The top of the dressing table held an empty perfume bottle from Love's Baby Soft, and a framed photograph of Judy with two of her high school girlfriends; a pink glass dish containing a pearl button, a small ring, a cloth-covered ponytail holder and some dust. Dented into the top of the table, painted over in the years since, was the name Elvis,

pressed there in ballpoint pen by Tess in 1977, the year he died and she graduated from high school. She'd grown up listening to Elvis and he had been her idol: if he could do it, she could do it. She brushed the word with her fingertips, as if it were a headstone, then switched on the familiar little lamp with the cheap flared plastic shade. She switched it off again and opened the single dressing-table drawer. Something went rolling and she reached inside and pulled it out: a tube of Bonne Bell root-beer-flavored Lip Smackers. She removed the cap and sniffed it. Nostalgia came rumbling like a tidal wave-being thirteen again and getting her first pair of panty hose; being fourteen and wearing these adolescent perfumes; being fifteen and going out on her first official dates with boys. She rubbed the Bonne Bell on her lips. It had turned sticky with age and she swiped it off with the side of one hand and dropped the tube back where it had been.

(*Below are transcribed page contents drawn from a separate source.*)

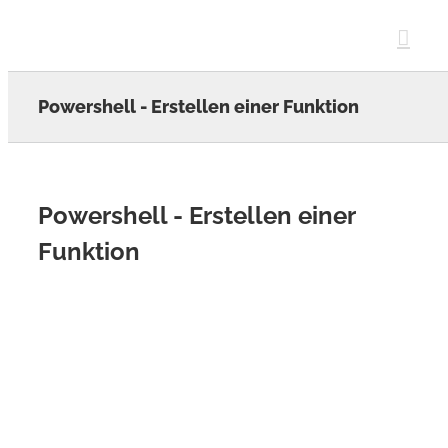
Skip
to
content
Powershell - Erstellen einer Funktion
Powershell - Erstellen einer
Funktion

Bracing her palms on the tabletop she put her face near the window and glanced down at the street where she had watched for cars when her dates had come to pick her up. The trees in the front yard had grown. From up here she could see even more clearly the cracks in the sidewalk, the thin spots in the grass, the weeds. The sun was hovering just above the houses across the street where she used to babysit. On the lawn the dandelions were closing up as the afternoon waned.

And down below, her mother was calling, "Tess? Should I put the hot dish in now?"

She murmured to herself, "Yes, Momma, because the world will fall off its axis if it's not on the table at the crack of six." She pushed off the dressing table and called, "I'll do it, Momma! Just let me hang up some clothes first, okay?"